もしや先輩の恐れがある、慎重にいかなくては。
他も空いてるけど、と辺りを見渡し
「別に。」
投げやりに呟かれた。
鬱陶しがられても話したい。
「服、○○のグッズですよね。俺も音楽、ってかバンド?好きでライブ行ってて。」
「え、ホント?ギタボのスガくん、めちゃくちゃイケメンだよね。これ去年のツアーで買ったヤツ。まだあんま売れてないのにこんな場所にもファンいたんだ?」
暗かった瞳が爛々と輝き早口で捲し立てる。今し方、同一人物とは信じ難いテンションの差に驚く。
「敬語いらない。俺も1年だよ、広瀬千暁くん。」
瞬時に知成と真司に挟まれる日常が浮かぶ。彼らは予想通り人気者で、サッカー部所属の真司に反し知成は複数のサークルを掛け持ち、お祭り騒ぎ。
「あいつらといれば嫌でも、ね。」
「いや、動画。上げてるでしょ。」
冷や汗が流れた。
高校時代に暇を持て余し、父に勧められ動画投稿サイトへ様々な曲を〈弾いてみた〉とギターでカバーしていたのだが、そもそも顔出しNGで特定される痕跡もなく登録者数1万人未満の小さなチャンネル。

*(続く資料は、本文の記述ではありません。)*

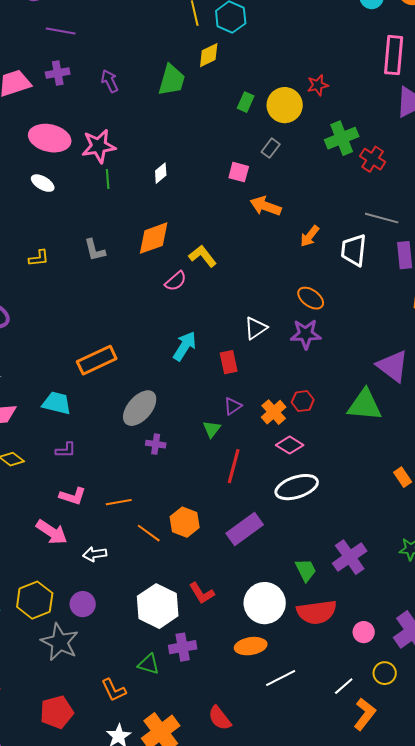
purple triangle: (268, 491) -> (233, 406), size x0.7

友人にも明かさなければユーザーネームでさえ本名に擦りもしない極秘情報に狼狽えると彼はスマートフォンの画面を見せ、微笑んだ。
「うわあ、どうしよ、なんで?えーっと、君は、」
「……淳(じゅん)。」
「淳くん。悪いけど、この話黙ってて。」
実は卒業記念に初めて弾き語り投稿をした。
莉里さんと観たバンドのラストソングを生まれつきの掠れた声で哀愁たっぷり歌った挙句、無断転載・拡散を機にめでたく再生数が数万回を超え、二度とやるまいと誓う。

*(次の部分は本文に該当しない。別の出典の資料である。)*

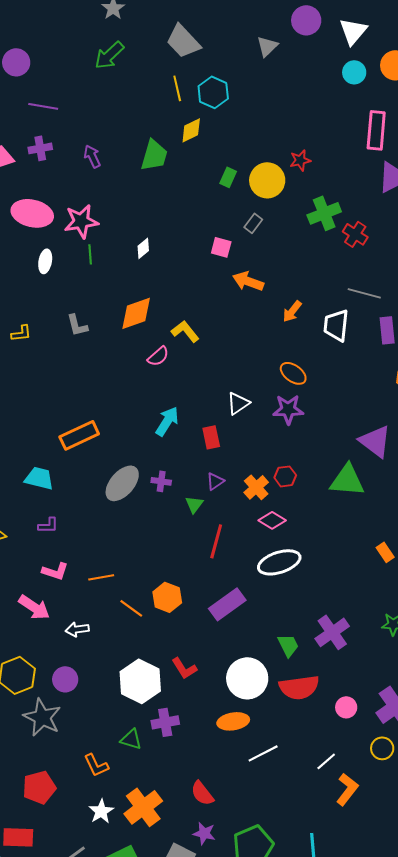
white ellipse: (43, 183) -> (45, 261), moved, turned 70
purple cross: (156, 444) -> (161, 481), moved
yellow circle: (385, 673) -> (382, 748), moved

こちらが慌てパニックに陥るのをよそに、淳は欠伸をする。
「はあ、カマかけてもあっさり認めちゃう。嘘つけないタイプ。」
「えっ。」
更に衝撃を受けた。
しらばっくれるべきだったか。
「まあ、友達ゼロだから安心しなよ。俺もベースで〈弾いてみた〉やってて、たまたま伸びてるっぽいの見たらガチで上手くてびっくり。てか声、まんまなんだね。何度か喋ってんの聞いてまさかって思ったけど、これで証明完了。」
「すげえ。」
「あとその指ね、動画全部見た。」
「あ、ありがと……。」
淳は人間性が難解でいまいち考えが読めなくとも、秘密の共有によって距離を縮め、バンドを組まないかと誘われる。